By Sarah Whittington | 11 February 2011
Christian Aid has a long and interesting history with the World Bank. For years it was the focus of our debt and trade campaigns. Now our climate campaign has brought us back together.
So why has an institution set up to end poverty been a recurring target of our campaigning in the last 15 years?
Repeatedly, and in the face of significant opposition from the very communities affected by its policies, the Bank has persisted with a prescriptive, one-size-fits-all approach to fighting poverty that's actually been damaging to many poor countries.
One of the Bank's major roles is to make loans to poor countries so that they can pay for their own development.
Yet the Bank has a history of making poor-country governments agree to significant economic policy changes before they could see any money.
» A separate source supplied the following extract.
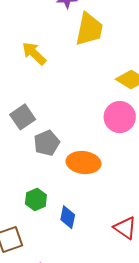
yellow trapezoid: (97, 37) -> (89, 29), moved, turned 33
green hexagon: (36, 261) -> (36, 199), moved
Typically, governments would be forced to privatise key industries, open their markets to foreign companies (rather than protecting domestic firms) and export raw materials cheaply.
These were policies that often led to wage cuts, unemployment, higher food prices and reduced health and education services. Yet the Bank stuck to the liberalisation script.
Naturally, over and again, we have had to speak out.
In 1994, to mark the Bank's 50th anniversary, we sent thousands of birthday cards calling for an end to the Bank's conditionality. This led to reform of the World Bank being put on government agendas and eventually helped to change economic policy.
We also helped set up Jubilee 2000 to call for developing country debts to be dropped altogether.
Not only have they been successful, but our brushes with the Bank have produced some landmarks in the fight against poverty.
The Drop the Debt campaign changed western attitudes to poor-country debt forever, while in 2006 our Trade Justice campaign resulted in the UK government withholding £50m of funding from the Bank in protest over its insistence on imposing economic conditions on poor countries' trade.
Today our focus is still on how the World Bank distributes money. But this time it's from a climate change point of view.
The Bank has a damning record of funding fossil fuel projects in poor countries - despite people in poor countries saying that clean, reliable energy offers them a more sustainable route out of poverty.
Now's your chance to join our campaign and demand the World Bank supports low-carbon development and ensure better access to energy for the poor.
Our history of engagement with the World Bank has proven time and again that campaigning works. And we are hopeful that, with your help, in 2011 we'll influence the World Bank again as it reviews its energy policy, and help secure a brighter future for the world's poor.